Июль знала, что скоро ковали Помгола спроворят дело, собьют — каждый стан — свою деталь лунной жилицы, да поднимут в Высоту на жердинах-ходунах, да и будет у них светлая ночь. Опять. Не придётся менять глаза, с ночных на дневные, как обратный научил.
Лес, в котором шла девушка, именем был Волк, потому что глотал людей, уволакивал, как тот самый волчина в зиму-яму.
И ликом не лют, и ягоды-грибы родились, и трава живая стелилась, но лишний раз люди сюда не хаживали. Живности в Волке вовсе не заводилось, а кору кто-то свежевал, охминал заблудшую скотину, орал дурными голосами по ночам, смеялся в ответ на крики. Любопытные же не возвращались.
Июль поправила лямку на плече, нагнула голову, вслушиваясь. Сума была всего ничего, про живую еду: хлеб, масло, да вино.
Бабка её не от хорошей жизни в такое дрянь-место забралась.
И внучка не со безделья, не со скуки в гости направилась.
***
Ночные глаза тьму разбирали хорошо — не по суставчику, но о коряги Июль не спотыкалась, лбом не билась. Шла, как учили. Не порно, но и не мешкала, не оборачивалась, даже когда криком окликали, за одежду рвали. Вскоре и отвязались.

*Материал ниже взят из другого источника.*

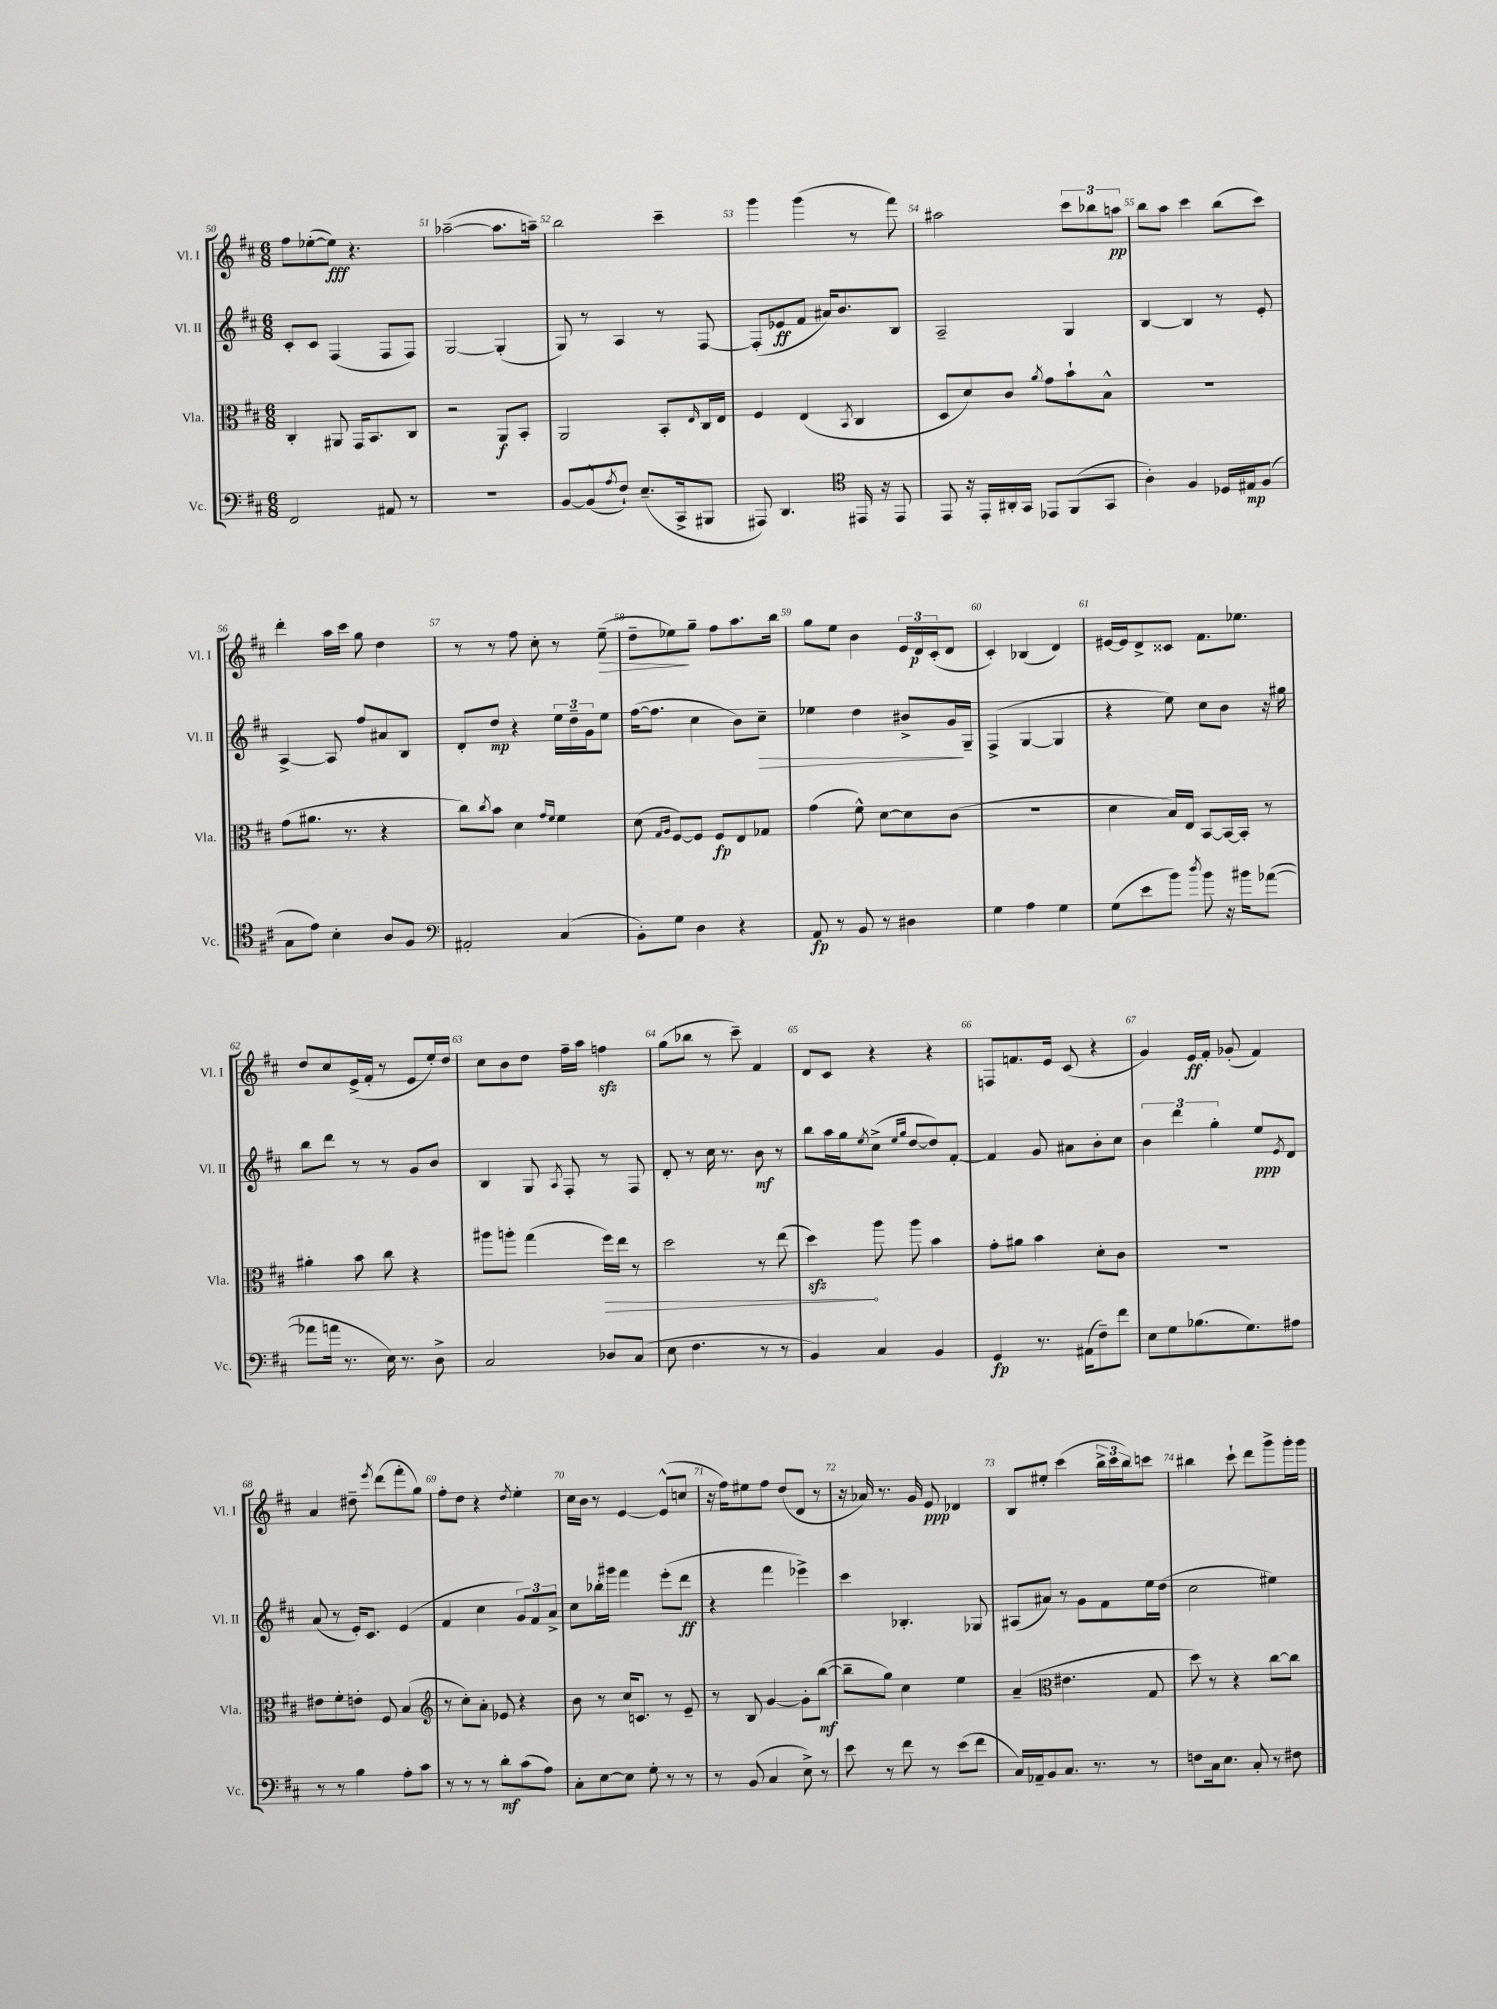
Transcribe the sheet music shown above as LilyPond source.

<<
\new StaffGroup <<
\new Staff = "s0" \with { instrumentName = "Vl. I" shortInstrumentName = "Vl. I" } {
    \clef treble \key d \major \numericTimeSignature \time 6/8
    fis''8 ees''8~-.( ees''8\fff) r4. |
    aes''2~--( aes''8. a''16--) |
    b''2 cis'''4-- |
    g'''4 g'''4( r8 fis'''8) |
    ais''2 \tuplet 3/2 { cis'''8 bes''8 a''8\pp } |
    b''8 a''8 cis'''4 b''8( cis'''8) |
    d'''4-. a''16 cis'''16 g''8 d''4 |
    r8 r8 fis''8 cis''8-. r8 e''8--\>( |
    d''8-- ees''8\!) g''8-- fis''8 a''8. b''16 |
    g''8 e''8 b'4 \tuplet 3/2 { e'16 d'16\p cis'16-.( } d'8 |
    cis'4-.) bes4( d'4) |
    eis'16~ eis'16 d'8-> cisis'8 fis'8. ees''8. |
    d''8 cis''8 e'16->( fis'16-. r8 e'8 e''16-.) d''16 |
    cis''8 b'8 d''8 fis''16-- a''16 f''4\sfz |
    g''8( bes''8 r8 cis'''8--) fis'4 |
    d'8 cis'8 r4 r4 |
    f8 f'8. e'16 cis'8( r4 |
    g'4) e'16\ff fis'16-. ges'8-.( fis'4) |
    a'4 dis''8-- \acciaccatura { e'''8 } d'''8( fis'''8-. g''8) |
    fis''8-. d''8 r4 \acciaccatura { d''8 } e''4-. |
    cis''16 b'16 r8 e'4~ e'8-^( c''8 |
    r16 fis''16) eis''8 fis''8 d''8( d'8 r8 |
    r16 aes'16) r8. g'16 e'8\ppp des'4 |
    b8 eis''8-. cis'''4( \tuplet 3/2 { b''16-> cis'''16 b''16) } c'''8 |
    bis''4 cis'''8-! d'''8 g'''8-> g'''16-. g'''16 \bar "|." |
}
\new Staff = "s1" \with { instrumentName = "Vl. II" shortInstrumentName = "Vl. II" } {
    \clef treble \key d \major \numericTimeSignature \time 6/8
    cis'8-. cis'8 fis4( fis8 fis8) |
    g2~ g4-.( |
    g8) r8 a4 r8 fis8~ |
    fis8-.( ees'8\ff fis'8 ais'16) b'8. b8 |
    a2-- g4 |
    b4~ b4 r8 e'8-. |
    a4~-> a8 fis''8 ais'8 b8 |
    d'8-. d''8\mp r4 \tuplet 3/2 { e''16 d''16-- g'16 } e''8 |
    fis''16~( fis''8. cis''4 b'8) cis''8--\> |
    ees''4 d''4 bis'8-> g'16\! g16-- |
    fis4->( g4~ g4 |
    r4 e''8) cis''8 b'8 r16 gis''16 |
    b''8 d'''8 r8 r8 g'8 b'8 |
    b4 g8 \acciaccatura { a8 } fis8-. r8 fis8 |
    d'8-. r8 cis''16 r8. b'8\mf r8 |
    b''8 a''16 g''16 \acciaccatura { e''8 } cis''8->( \grace { e''16 g''16 } d''8~ d''8) fis'8~-. |
    fis'4 g'8 ais'8 b'8-. cis''8 |
    \tuplet 3/2 { b'4 d'''4 g''4-. } e''8\ppp \acciaccatura { e'8 } d'8 |
    a'8( r8 e'16-.) cis'8. e'4( |
    fis'4 cis''4 \tuplet 3/2 { g'8) fis'8 a'8-> } |
    cis''8 bes''16-. gis'''16 fis'''4 e'''8-.( d'''8\ff |
    r4 fis'''4 ees'''4->) |
    cis'''4 bes4.-. ges8 |
    ais8( ais'8) r8 g'8 fis'8 e''16 d''16( |
    cis''2 eis''4) \bar "|." |
}
\new Staff = "s2" \with { instrumentName = "Vla." shortInstrumentName = "Vla." } {
    \clef alto \key d \major \numericTimeSignature \time 6/8
    cis4-. ais,8 g,16 b,8. cis8 |
    r2 a,8\f b,8-. |
    a,2 b,8-. \grace { e16 } cis16 e16 |
    fis4 e4( \acciaccatura { b,8 } cis4 |
    d8 d'8) cis'8 \acciaccatura { a'8 } g'8 b'8-! b8-^ |
    R2. |
    g'8( ais'8. r8. r4 |
    cis''8) \acciaccatura { cis''8 } b'8 d'4 \grace { g'16 fis'16 } fis'4 |
    d'8( \grace { g16 a16 } fis8~) fis8 fis8\fp e8 ges8 |
    g'4( fis'8-^) d'8~ d'8 cis'8( |
    R2. |
    d'4 b16) e16 b,8~ b,16~ b,16-. r8 |
    ais'4-. b'8 cis''8 r4 |
    ais''8 a''8-. g''4( \once \override Hairpin.circled-tip = ##t fis''16\>) e''16 r8 |
    d''2 r8 e''8( |
    d''4\sfz\!) a''8 a''8 b'4 |
    g'8-. ais'8 b'4 d'8-. cis'8 |
    R2. |
    eis'8 fis'8-. e'8-. fis8 b4( |
    \clef treble r8 cis''8-.) a'8-. ees'8 r4 |
    b'8 r8 cis''16 c'8. r8 e'8-- |
    r8 b8 g'4~ g'8-. b''8~\mf( |
    b''8-- g''8) cis''4 e''4 |
    a'4--( \clef alto eis'4. g8 |
    d''8) r8 r4 cis''8~ cis''8 \bar "|." |
}
\new Staff = "s3" \with { instrumentName = "Vc." shortInstrumentName = "Vc." } {
    \clef bass \key d \major \numericTimeSignature \time 6/8
    fis,2 ais,8 r8 |
    R2. |
    b,8~ b,8-^( \acciaccatura { a8 } fis8-!) e8.--( cis,16-> bis,,8 |
    ais,,8) d,4. \clef tenor eis,16 r16 eis,8 |
    e,8 r16 e,16-. ais,16-. g,16 ees,8 fis,8( g,8 |
    a4-.) fis4 des16 eis16\mp fis8( |
    g8 e'8) b4-. a8 fis8 |
    \clef bass ais,2-. cis4( |
    b,8-.) g8 d4 r4 |
    a,8\fp r8 b,8 r8 dis4 |
    g4 a4 g4 |
    g8( e'8 b'8) \acciaccatura { d''8 } b'8 r16 bis'16 aes'8~( |
    aes'8 a'16 r8. e16) r8. d8-> |
    cis2 des8 cis8( |
    e8 fis4. r8 r8 |
    b,4) cis4 b,4 |
    g,4\fp r8. ais,16( fis8--) fis'8 |
    e8 g8 bes8.( g8.) ais8 |
    r8 r8 b4 a8-. cis'8 |
    r8 r8 r8 d'8-.\mf cis'8( a8) |
    cis8-. e8~ e8 g8-. r8 r8 |
    r8 b,8( cis4 e8->) r8 |
    e'8 r8 fis'8 r8 e'8( fis'8 |
    cis16) aes,16-- b,8 cis8. r8. r8 |
    f8 cis16 e8. cis8-. r8 fis8 \bar "|." |
}
>>
>>
\layout { \context { \Score currentBarNumber = #50 \override BarNumber.break-visibility = ##(#f #t #t) barNumberVisibility = #all-bar-numbers-visible } }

Дорогу заступил парнишка — тонкий, белый, точно высушенная кость. Июль, не будь дурка, мигом вскинула руку.
Встречник повторил её движение, спряжно, один в один. Так и стояли друг против друга, с ручными зеркальцами на цепках, с запрятанными вглубь солнечными огоньями.
— Ты что здесь одна сёртаешь? — первым спросил парнишка.
Сердито пришмыгнул носом. Голос у него ломался, ровно у недоросля.
Июль недобро сощурилась. Шёл-поднимался парень с чащобного дна, значит, человеком быть не мог, но зеркальце её смущало. Солнце-сонечко златогривое в руки тьманникам не шло. Да и обличьем малый на манилку не тянул — лицом чист, волос светлый, глаз прозрачный. Против неё, густокровной, смуглой, с толстым красным волосом, лесовик гляделся сухота сухотой.
— Тебя как звать?
Сказано же — наперво имя спрашивай. У тварей имена не приживались, болели да отваливались.
Парень чему-то смешался. Лицом он играл как человек. Или рядом рос-обретался, или подглядывал подплянником, рассудила Июль. Может статься, вообще ерничка, из тех, которые в дом живой злые люди подсаживают.
— Иверень прозывают, — ответил тьманник с вызовом. — А ты кто?
— Человек, — девушка усмехнулась.
За спиной захихикало, как ножом по стеклу проскоблило, но она не обернулась, только лопатки плотнее свела.